Course fees may include CPR certification and HIPAA and OSHA training, but unless an institution is covering the cost, you will have the additional expense of immunizations, tuberculosis testing, hepatitis B vaccine, and some facilities require malpractice insurance. And, don't forget you have to buy a new nurse's uniform or scrubs.
Research a course before you register. Check the website or contact the program coordinator for information about the course curriculum and assess if the class schedule fits your current lifestyle. Next, determine your professional needs and what you need to learn to feel comfortable in returning to the workforce. Do you want a refresher course to have a clinical rotation in a specific specialty, such as pediatrics, or a review of adult med/surg nursing? Do you prefer a group setting on campus or would online lectures and self-directed written modules you take at your own pace be better for you?

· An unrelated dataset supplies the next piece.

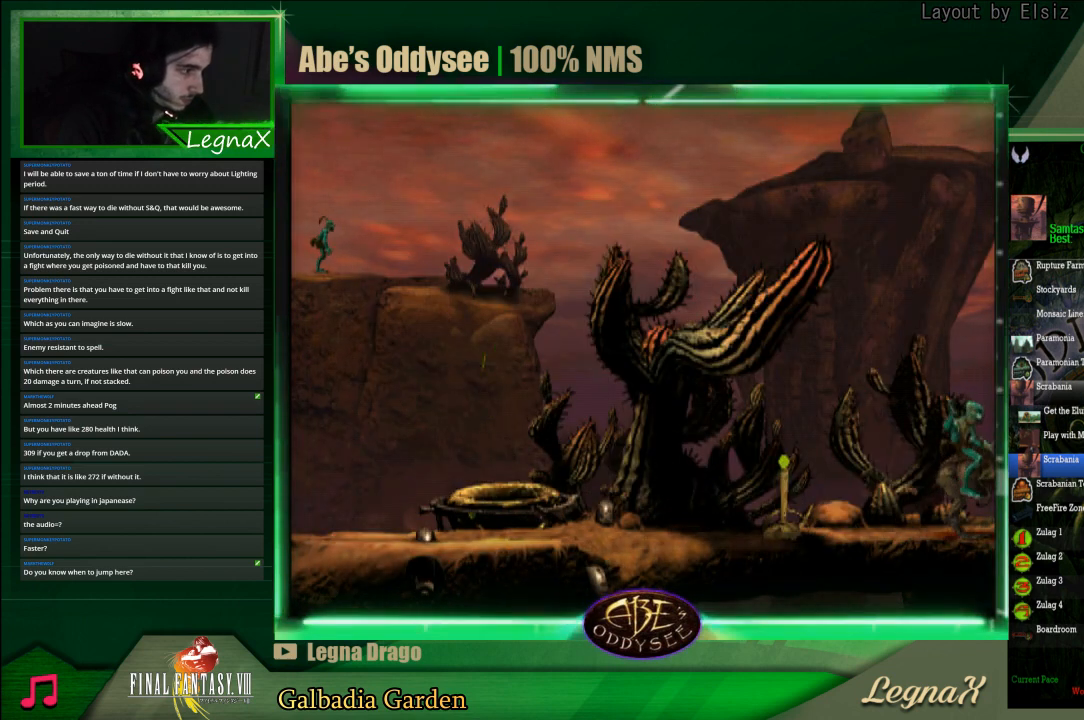
{"buttons": [], "left_stick": "center", "events": []}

Greenville Technical College has South Carolina's only in-state nurse refresher course, and it includes 120 hours of didactic lecture on the Internet, 43 hours of laboratory time on campus, and 80 hours of clinical review in an acute care setting with a preceptor. "The nurse returning to the profession is looking for a lot of things in a refresher, but the hands-on skills component is the drawing force for our program," says program coordinator and instructor Jennifer Walker, RN, MSN, CNS.
Returning to a patient's bedside for the clinical rotation may be rather frightening if you haven't practiced for a while, even under the supervision of a nurse preceptor. You may have to overcome fears related to new medications, the equipment, and using computers during a clinical rotation.
"The nurses have a lot of anxiety, they worry about what people will think of them, and if they will be successful," says Marti Wilson, RN, MSN, RN residency and reentry coordinator of Emory Health System. Let your preceptor and other staff nurses know you would like to observe and perform as many procedures as possible during your rotation. If you are not sure that you are clinically ready to return to the workforce, remember that your new employer will likely have a comprehensive orientation with a preceptor, as well.
Also, ask your clinical preceptor to be a professional reference for you as you begin your job search. Remember, where there are nurses with active licenses, there are recruiters. You may be made an offer that you can't refuse.